We knew this was a possibility, but it was tucked way back in our brains. It had to be, for us to try this really. We all were prepared for the embryo not to implant. I think if at the six week ultrasound we had seen no heartbeat, we would have been disappointed, but not surprised, and we would have been able to move on sooner. This though, was much harder to take, much more complicated to deal with, and delays the whole process a lot more. It wasn’t something we really took into account, and I am sure that is for the best.

Many have asked if and when we will try again, this is perhaps one of the most painful parts of the infertility process. That is out of our hands at this point. We could decide not to, but none of us want to do that. To proceed, though, my body has to be evaluated again. The parents have to be willing to wait for me to recover, everything has to sit on hold for months as we wait on my body. Suddenly the adventure that began last winter, may not end until next winter. Now it seems as if we are on an elephants gestational time table. If we do try again my body will be riding hormonal waves for a very long time to come.



Sometimes it’s easier for me to turn to music, than scripture. I know as someone who works in ministry, I am not supposed to admit that, but it’s true. Often thankfully scripture is woven into and inspires the music that makes it so much easier to digest the messages of God’s love, hope and joy in the midst of defeat. So I am clinging to this Rend Collective song today as I cling to the huge black dog that sits with me in grief. He and I take a break from getting back to normal and just sit for a bit. He puts his head up close to mine, when he sees the tears pooling in the corners of my eyes, and he helps me to find some joy, he reminds me of the message of this song, the message of Jesus, that there is redemption, that life can spring from death.

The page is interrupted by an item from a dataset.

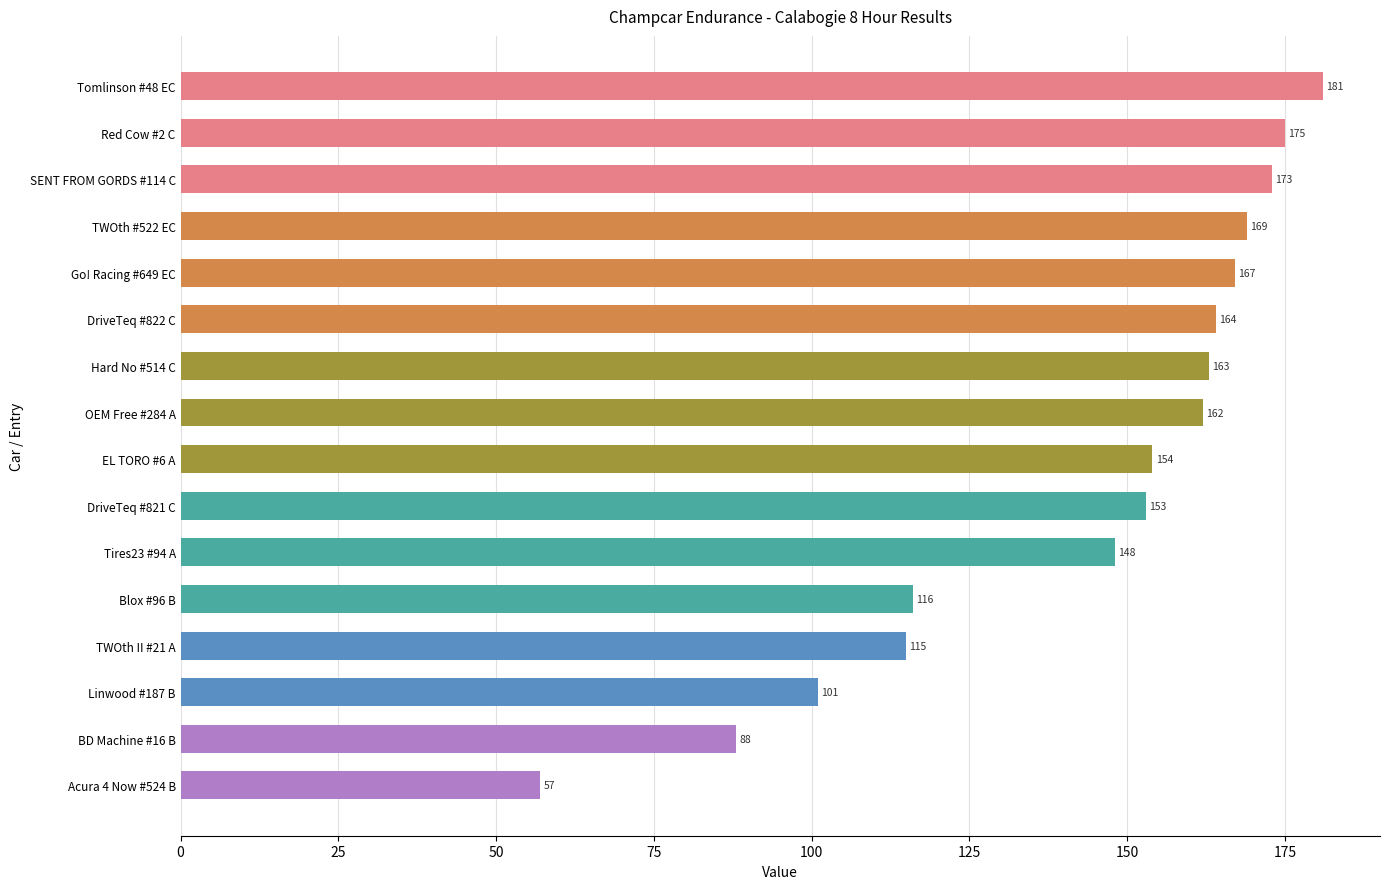

List the labels in order of value, largest first.

Tomlinson #48 EC, Red Cow #2 C, SENT FROM GORDS #114 C, TWOth #522 EC, Go! Racing #649 EC, DriveTeq #822 C, Hard No #514 C, OEM Free #284 A, EL TORO #6 A, DriveTeq #821 C, Tires23 #94 A, Blox #96 B, TWOth II #21 A, Linwood #187 B, BD Machine #16 B, Acura 4 Now #524 B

I will wait for that light of my soul to warm up this cold shadow of grief. I have been so blessed over the last two weeks to have my family and my friends remind me of those things too. Through meals and cookies, calls, texts, messages and prayers, there have been little bursts of light, there have been moments of joy and for that I will always be grateful. If we do go through with this elephant pregnancy, it’s those things that will give me the courage to continue and to embrace the rest of this adventure. So I will try to choose celebration. I will work on celebrating the amazing family and friends I have, instead of grieving so much for the little life, and opportunity we lost. I will sit in the arms of this crazy dog and try to understand that I am in the arms of Jesus himself.